UPDATE: May 30, 2023: Atea’s board of directors said May 30 that they have rejected the unsolicited bid from Tang Capital Partners, arguing it “fundamentally undervalues” the company.
- The investment firm behind privately held Concentra Biosciences is attempting to buy a second struggling biotechnology company in a matter of months, disclosing in a regulatory filing an unsolicited bid for COVID-19 drug developer Atea Pharmaceuticals.
- The offer from Concentra’s owners, Tang Capital Partners, would pay Atea’s stockholders $5.75 for each share they own, a 55% premium to the company’s closing price last Friday. Equity holders would also get 80% of the proceeds if Concentra licenses or sells any of Atea’s drug programs.
- If successful, Concentra would add another biotech to its portfolio. In May, the company successfully bid for cancer drug developer Jounce Therapeutics, a deal that also involved a potential payout for shareholders if Concentra sells its assets.
Three years ago, Boston-based Atea raised $300 million in an initial public offering, riding investor enthusiasm for a COVID-19 pill that, in the early days of the pandemic, was a leading program in clinical development.
But Atea has had a tough run since. A Phase 2 trial failed in 2021, and partner Roche quickly pulled out of a lucrative collaboration between the two companies. Other COVID-19 pills from Pfizer and Merck & Co. reached market first.

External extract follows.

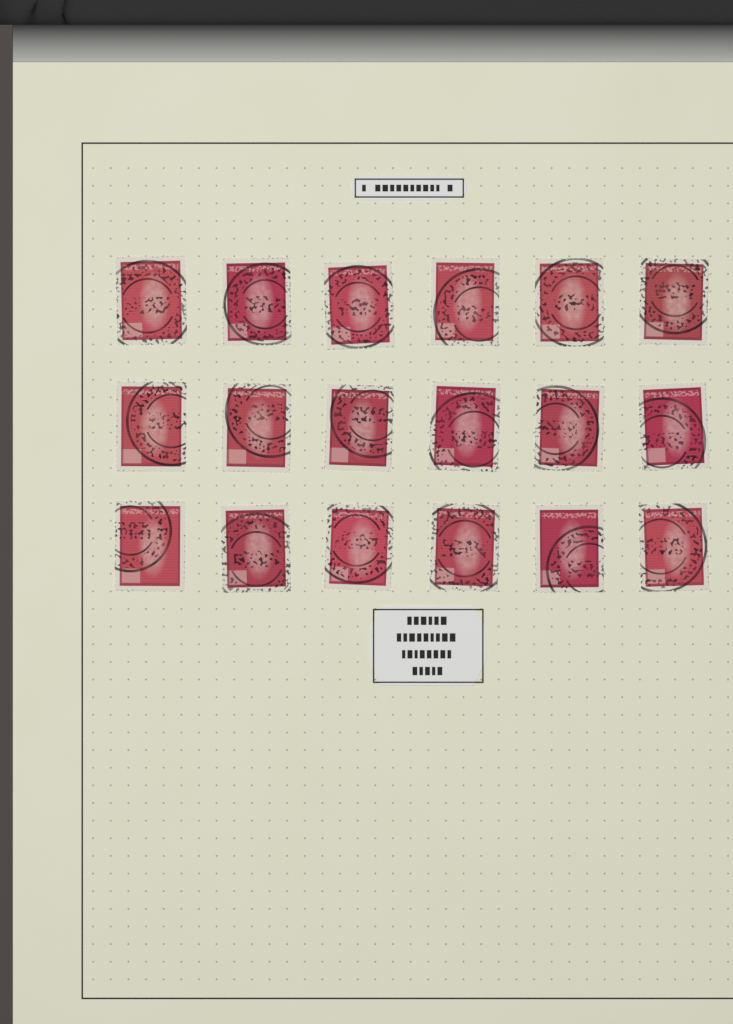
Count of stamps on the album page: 18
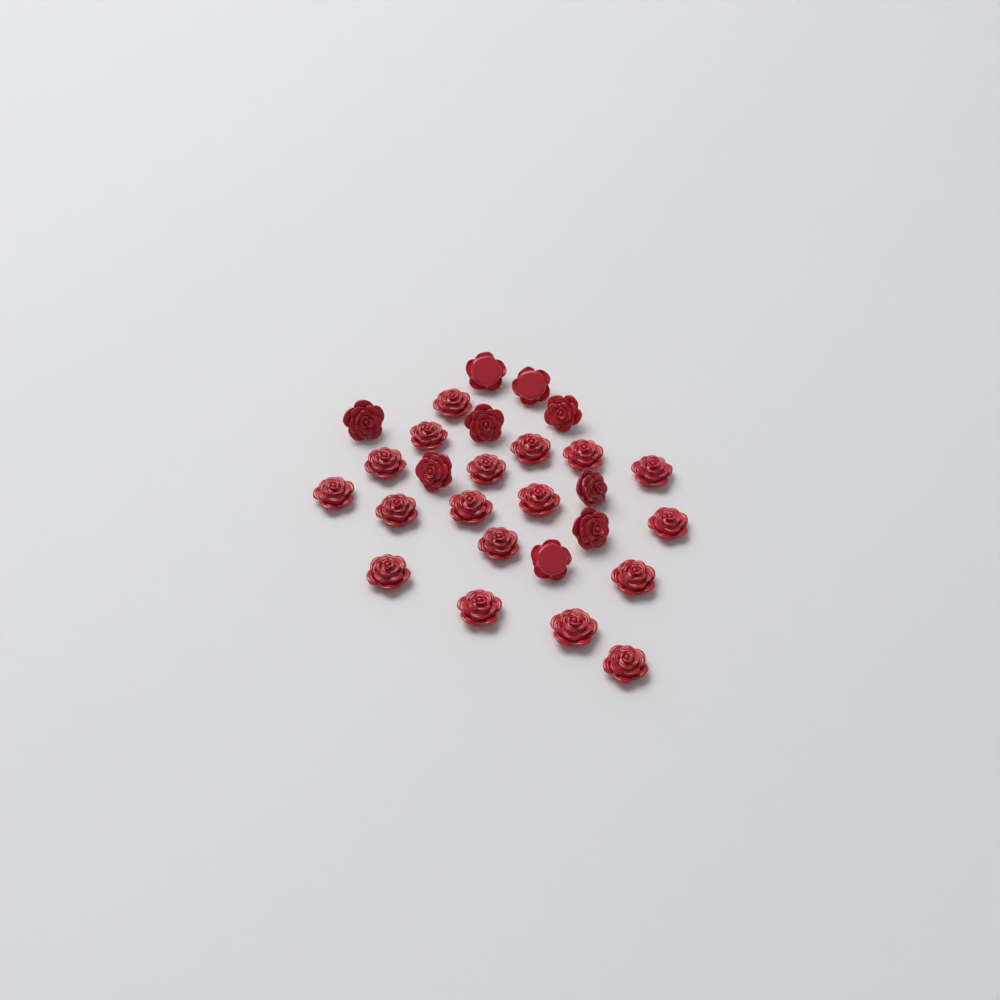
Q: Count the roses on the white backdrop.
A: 27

In the meantime, Atea changed its development plans, and its market value sank. The company’s shares have traded below $4 apiece for most of the year, well below Atea’s $24 IPO price and far off its highs of more than $80 in 2021.
As with Jounce, which suffered a number of clinical setbacks, Atea’s depressed valuation has made it a buyout target for a life sciences investor, Tang Capital, looking to maximize the value of what’s left.
In Jounce’s case, Tang Capital turned a roughly 10% stake into a takeover proposal. Through Concentra, it successfully bid $1.85 per share in cash, plus rights to receive 80% of the proceeds of any sale or licensing deal.
Its offer for Atea, of which the firm owns a 3.6% stake, is structured similarly. In a letter to Atea’s board of directors, Tang Capital CEO Kevin Tang wrote that Concentra “has significant clinical development and business development experience” and “the expertise and resources to maximize the value” of Atea’s remaining assets.
Atea has continued working on its COVID-19 treatment. Enrollment in a large Phase 3 trial is ongoing, and the company has also initiated a Phase 2 study for the same antiviral drug in hepatitis C.
“We think acquisition of Atea could make sense as a possible move to reposition the company and deploy its [...] cash for other means, given Atea’s prior setbacks,” SVB Securities analyst Roanna Ruiz wrote in a note Monday.
In a statement Tuesday, Atea said it will "carefully review and evaluate" Tang Capital's offer.
Atea had $620 million in cash and cash equivalents as of March 31, according to regulatory filings. Its shares surged about 40% Monday after Concentra’s offer, to above $5 apiece, before falling back 2.5% Tuesday. The company is still worth less than the cash it has on hand.